Photo: Jean Melesaine
Leading Edge Fellows Find Inspiration at Mesa Refuge
This year we welcomed Leading Edge Fellows including Cat Brooks, Malkia Devich Cyril, Shimica Gaskins and Chaney Turner for week-long residencies at the Mesa Refuge. Leading Edge Fellows are progressive movement leaders who are pursuing bold visions for change for Black communities and communities of color. Their work is supported by several foundations including the Rosenberg Foundation.
Kendra Fox-Davis, Chief Program Officer at the Rosenberg Foundation, established this residency soon after she visited Mesa Refuge in 2022. Kendra said, “Our partnership with Mesa Refuge supports BIPOC and queer movement leaders in our Leading Edge Fellowship. The retreats provide a beautiful, safe, and inspiring space where they have dedicated time to write, rest, and dream together.”
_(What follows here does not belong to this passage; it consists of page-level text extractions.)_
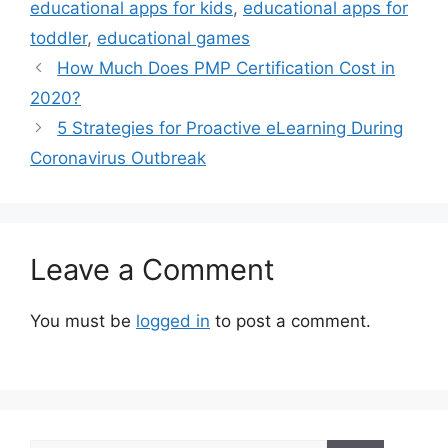
educational apps for kids
,
educational apps for
toddler
,
educational games
How Much Does PMP Certification Cost in
2020?
5 Strategies for Proactive eLearning During
Coronavirus Outbreak
Leave a Comment
You must be
logged in
to post a comment.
From Fellow Cat Brooks: “I spent my time at Mesa Refuge working on my book proposal, which chronicles my growth as an organizer and human and how that intertwines with the growth of the modern fight to end state terror,” Cat said. “Just as important, the week was spent building relationships with two other amazing Black organizers, sharing stories, lessons, meals and laughter. It was a game changer.”
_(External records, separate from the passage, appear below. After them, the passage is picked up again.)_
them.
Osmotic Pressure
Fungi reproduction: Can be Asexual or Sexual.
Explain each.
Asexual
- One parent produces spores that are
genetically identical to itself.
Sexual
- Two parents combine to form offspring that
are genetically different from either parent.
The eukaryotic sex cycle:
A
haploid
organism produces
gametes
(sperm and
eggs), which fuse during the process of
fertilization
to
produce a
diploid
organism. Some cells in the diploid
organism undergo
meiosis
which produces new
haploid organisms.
Meet the Leading Edge Fellows
Cat Brooks – Cat’s vision is to revolutionize public safety in cities across the state by engaging visual arts, theater and organizing to imagine and implement abolitionist solutions to effectively respond to community crises with care – not a badge and a gun. She played a central role in the struggle for justice for Oscar Grant, and spent the last decade working with impacted communities and families to rapidly respond to police violence and radically transform the ways our communities are policed and incarcerated. She is the co-founder of the Anti Police-Terror Project and the Executive Director of The Justice Teams Network. Cat was also the runner-up in Oakland’s 2018 mayoral election.
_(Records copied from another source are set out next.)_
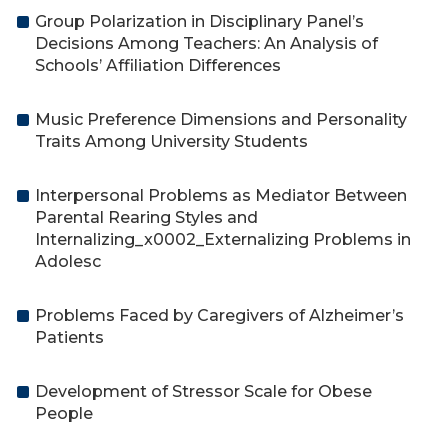
Group Polarization in Disciplinary Panel’s
Decisions Among Teachers: An Analysis of
Schools’ Affiliation Differences
Music Preference Dimensions and Personality
Traits Among University Students
Interpersonal Problems as Mediator Between
Parental Rearing Styles and
Internalizing_x0002_Externalizing Problems in
Adolesc
Problems Faced by Caregivers of Alzheimer’s
Patients
Development of Stressor Scale for Obese
People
Malkia Devich Cyril – Malkia’s vision is to create a Radical Loss Movement, mobilizing California’s bereaved Black, Indigenous, Latinx and other communities of color to build a radical practice of grief that can fuel transformative grievance and governance to replace racialized policies and practices that punish and disenfranchise BIPOC grief. The focus of Malkia’s work is to transform the conditions for mourning in public schools, prisons and popular movements, and catalyze that grief as a tool for change. At Mesa Refuge, Malkia examined how prisons continue to contribute to mortality for people of color and Black people in particular; and how movements can supercharge our capacity for transformative change by radicalizing grief.
Shimica Gaskins – Shimica is the President and CEO of GRACE and End Child Poverty CA. She has worked in law and public policy specializing in legislative, regulatory and policy issues associated with criminal justice reform and children’s rights. Shimica serves on the boards of Impact Justice, California Budget and Policy Center, as well as the Liberty Hill Foundation and is a commissioner on the LA County Commission for Children and Families. While at Mesa Refuge she worked on a children’s book as well as a chapter in a collaborative manuscript on sisterhood and leadership in the nonprofit sector.
Chaney Turner – Chaney is an entrepreneur, organizer and equity thought leader, born and raised in East Oakland. They have been an organizer for over twenty years with a specific focus on Black and Brown communities. Chaney believes in accessibility, equity and a dedicated, transparent investment in the economic, social and political lives of those most impacted by gentrification and violence. In 2016, Chaney co-founded The People’s Dispensary, catalyzing community empowerment through cannabis. In 2020, they founded Beyond Equity, a cannabis educational and advocacy organization. Chaney currently serves as chair on the Oakland Cannabis Regulatory Commission.